Monday, 22 April 2019

Zurich - Trying Out a New Pool

Swimming Pool at Kloten

It’s quite frustrating with my local pool being closed as it’s not so easy to go swimming. I have to allow more time for the journey and time myself according to public transport rather than just walking out the door when I’m ready (which is much more my style).

I’ve mostly been going to the Oerlikon pool. It has 50m lanes and is often quite busy compared with my old pool. The 50m length is good exercise for me. Even though I do 1km non-stop in the open water, somehow I find 50m in a pool quite challenging. Maybe it’s the pressure of swimming with other people around me, or maybe the whole psychology of being in a pool with lanes giving the impression of serious speedier swimming, or maybe that there’s a fixed / potential stopping point to aim for, or perhaps even all of these things that makes me unwittingly tense up.

Since I don’t want to have to overtake or be overtaken, I’ve changed my training from swimming distance to swimming one length at a time and focusing on technique, with each length having its own focal point. I’m quite enjoying this.

However, I’ve been missing my quiet 25m pool, both because it’s quiet and also because 25m is much easier if I’m trying out a new drill or just generally. So, I decided to go to Kloton and try out the pool there as I’d heard it was good.

I always feel nervous going to a new pool for the first time. I decided to buy a 12-for-10 ticket (although I wish I’d bought a 6-month pass now). This lets you in electronically. It shouldn’t really have stumped me, but the gate to go out had been left open (which, unknown to me, shouldn’t be), so I wasn’t sure if I needed to check myself on the way in or on the way out. I thought about just going in through the exit and maybe getting a free swim, but my conscience got the better of me and so I hopped about on the spot agonizing over what I should be doing. In the end, I was there so long that another person came along and went in, so I just followed her (it turns out that you check yourself in and on the way out, so sirens would probably have wailed if I’d exited without a corresponding check-in recorded).

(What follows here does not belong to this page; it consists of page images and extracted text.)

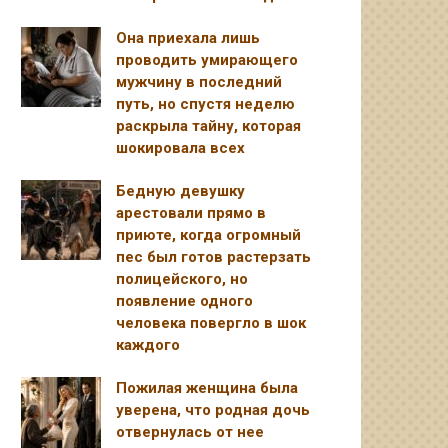
Она приехала лишь
проводить умирающего
мужчину в последний
путь, но спустя неделю
раскрыла тайну, которая
шокировала всех
Бедную девушку
арестовали прямо в
приюте, когда огромный
пес был готов растерзать
полицейского, но
появление одного
человека повергло в шок
каждого
Пожилая женщина была
уверена, что родная дочь
отвернулась от нее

The changing rooms have a rather (to my mind) strange allocation of a barefoot zone, so I couldn’t go straight to the toilet and I didn’t want to wait until I was undressed, so I broke that rule but was just waiting for someone to reprimand me (nowadays, I just yank my shoes off if I need to go first!).

I changed and then duly took my shower before going to the pool. However, an alarm sounded just as I stepped out of the area. I stood, paralysed, my first thought being that I must have triggered it somehow; I must have looked how I was feeling because someone else who was there reassured me that it was OK. It turned out it was just a man coming in to check for cleanliness. My nerves were in tatters.

I stepped out into the corridor going to the pool but was confused to see steps going up (you usually go down to get to a swimming pool) and so I wondered if I was going in the wrong direction, particularly since there was a strong smell of urine. I returned to the changing rooms, but all the signs indicated that I was going in the right direction, and the steps were the only way to go at the end of the corridor. It was indeed correct.

It was a huge relief to be in a quiet, 25m pool again (not to mention to have actually found it). I had a lane to myself and swimming 25m was so much easier and such a luxury. I felt I could have gone on forever. However, the armband with my locker key fell off during all my exertion and was now in the middle of the pool. I swam over it time and time again as I did my laps, trying my best not to think about it. But I knew that at some point I’d have to speak to someone. Ugh. Eventually, I asked who I thought must be a lifeguard if he could retrieve it. To my surprise, he spoke to two young girls in the children’s pool (they looked about 6 years old!) and they came over to the main pool and deftly dived down and retrieved it quicker than I could blink. It was impressive.

On returning to the dressing room, I found it a bit bizarre that you seem to have to bring your own hairdryer, although plug points are provided. After I’d dressed, I finally located some fixed, wall-hung hair dryers but these were in the dreaded barefoot zone. Once again, I had to break the rules by entering this area in my shoes. I wanted to be quick and unobtrusive, but unfortunately I couldn’t fathom why the hairdryers wouldn’t work. I kept on moving my head underneath one of them, but no hot air came out. I tried another one, but that didn’t work either. It was most puzzling. Finally, the cleaner (who didn’t mention my shoes) informed me that I needed to press a button to turn it on. Doh.

However, despite all these agonizing moments, the pool was great. I’d like to go there all the time, but the trains only go every 30 minutes, so it’s not practical. I now save this pool as my weekend treat to myself. And, of course, I’m an old hand now, so no more traumas.